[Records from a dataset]

- - - -

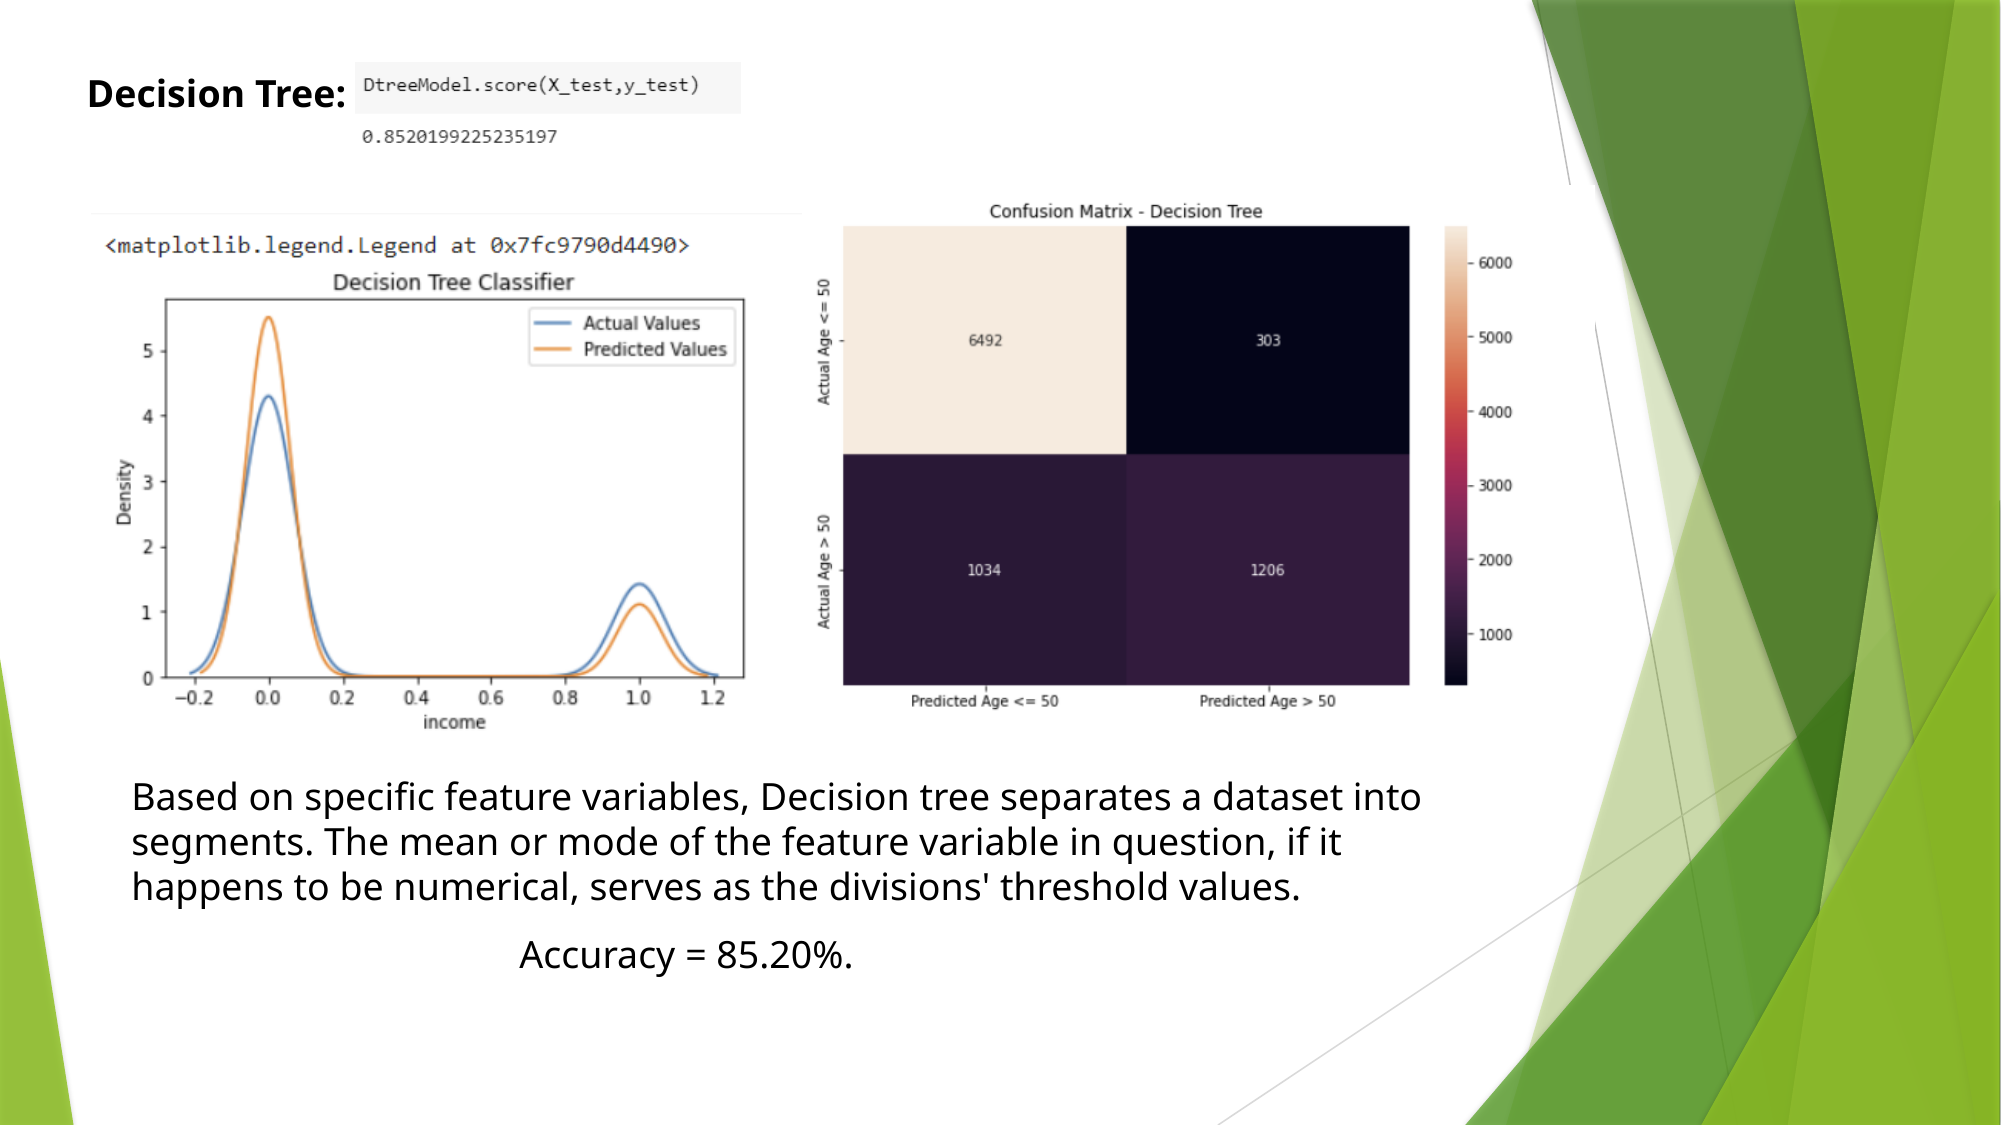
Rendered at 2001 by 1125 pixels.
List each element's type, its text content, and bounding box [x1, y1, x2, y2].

picture [91, 184, 1595, 749]
picture [355, 61, 742, 167]
text_box Based on specific feature variables, Decision tree separates a dataset into segments. The mean or mode of the feature variable in question, if it happens to be numerical, serves as the divisions' threshold values. [116, 765, 1507, 916]
text_box Accuracy = 85.20%. [504, 924, 1507, 984]
text_box Decision Tree: [71, 62, 354, 123]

- - - -

• [TASK REQUIREMENTS]:
Drop every picture, then write out the remaining entries above exactly as they appear.

• [YOUR SOLUTION]:
Rendered at 2001 by 1125 pixels.
List each element's type, its text content, and bounding box [x1, y1, x2, y2].

picture [91, 184, 1595, 749]
picture [355, 61, 742, 167]
text_box Based on specific feature variables, Decision tree separates a dataset into segments. The mean or mode of the feature variable in question, if it happens to be numerical, serves as the divisions' threshold values. [116, 765, 1507, 916]
text_box Accuracy = 85.20%. [504, 924, 1507, 984]
text_box Decision Tree: [71, 62, 354, 123]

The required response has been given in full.